Uncertainties over Britain’s future caused the pound to a 2014 low of $1.6203, whilst the share prices of major UK companies with links to Scotland are feared to follow suit.
Scottish National Party (SNP) leader Alex Salmond is riding on a wave of public opinion in his native Scotland following a triumph in the second pre-referendum debate and the party’s focus on anti-elitism and social justice has captured voters’ imaginations. Opponents, however, continue to highlight the economic and political uncertainties that would follow a break away from the union, with neither the independence nor the “better together” campaign having a clear idea of what would happen in the immediate aftermath of a yes vote.
“[There will be] uncertainty over issues ranging from the timelines for political and economic independence, resultant institutional frameworks, lender of last resort for Scotland, the division of assets and liabilities, fiscal impact and policies, and what currency choices Scotland will have available and choose,” said leading UK bank Barclays in a research note.
BBC economics editor Robert Peston added that “the longer the uncertainties persist, the more prolonged the UK will suffer from an elevated cost of finance, and the greater the harm there will be to economic growth – both sides of the border.”
The UK government has been criticised by those on both side of the debate for failing to engage with the concerns of Scottish voters and undermining the risk of a yes vote.
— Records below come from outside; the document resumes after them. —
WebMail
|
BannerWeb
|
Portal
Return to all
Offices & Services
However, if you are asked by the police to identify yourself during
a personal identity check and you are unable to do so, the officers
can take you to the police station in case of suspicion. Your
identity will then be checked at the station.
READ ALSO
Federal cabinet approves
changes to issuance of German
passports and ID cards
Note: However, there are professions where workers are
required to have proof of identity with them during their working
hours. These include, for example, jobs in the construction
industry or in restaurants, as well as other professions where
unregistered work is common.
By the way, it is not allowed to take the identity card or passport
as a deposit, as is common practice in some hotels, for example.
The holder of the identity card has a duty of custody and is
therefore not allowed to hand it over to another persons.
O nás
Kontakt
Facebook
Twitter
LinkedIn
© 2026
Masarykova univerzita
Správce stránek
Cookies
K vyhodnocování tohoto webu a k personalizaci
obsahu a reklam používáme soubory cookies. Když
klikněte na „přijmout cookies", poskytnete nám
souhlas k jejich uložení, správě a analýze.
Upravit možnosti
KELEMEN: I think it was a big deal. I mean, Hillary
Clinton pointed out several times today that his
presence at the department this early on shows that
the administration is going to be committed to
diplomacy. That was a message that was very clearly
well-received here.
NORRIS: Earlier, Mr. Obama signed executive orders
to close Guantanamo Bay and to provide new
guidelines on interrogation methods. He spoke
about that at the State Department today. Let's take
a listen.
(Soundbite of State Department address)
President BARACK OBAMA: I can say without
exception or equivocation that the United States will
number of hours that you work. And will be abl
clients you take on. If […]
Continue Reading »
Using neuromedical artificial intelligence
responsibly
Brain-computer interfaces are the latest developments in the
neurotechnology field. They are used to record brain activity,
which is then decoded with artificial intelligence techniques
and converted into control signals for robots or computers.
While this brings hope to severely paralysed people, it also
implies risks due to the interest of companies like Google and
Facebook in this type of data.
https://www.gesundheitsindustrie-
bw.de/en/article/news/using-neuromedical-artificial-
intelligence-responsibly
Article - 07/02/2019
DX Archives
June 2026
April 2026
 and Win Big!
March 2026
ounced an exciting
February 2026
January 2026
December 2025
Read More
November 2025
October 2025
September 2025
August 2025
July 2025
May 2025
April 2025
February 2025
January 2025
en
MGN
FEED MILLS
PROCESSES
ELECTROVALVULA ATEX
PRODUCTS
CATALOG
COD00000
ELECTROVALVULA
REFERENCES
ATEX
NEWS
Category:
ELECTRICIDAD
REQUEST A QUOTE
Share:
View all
The latest poll results appear to have provoked an 11th hour re-evaluation of that threat, with Chancellor George Osborne causing a stir today by suggesting a move towards “max devolution,” handing over extensive power should Scotland vote to remain part of Britain.
“I thought it was definitely going to be a No vote until last Monday… but now I don’t know,” YouGov political expert Anthony Wells said this morning in an interview with City AM.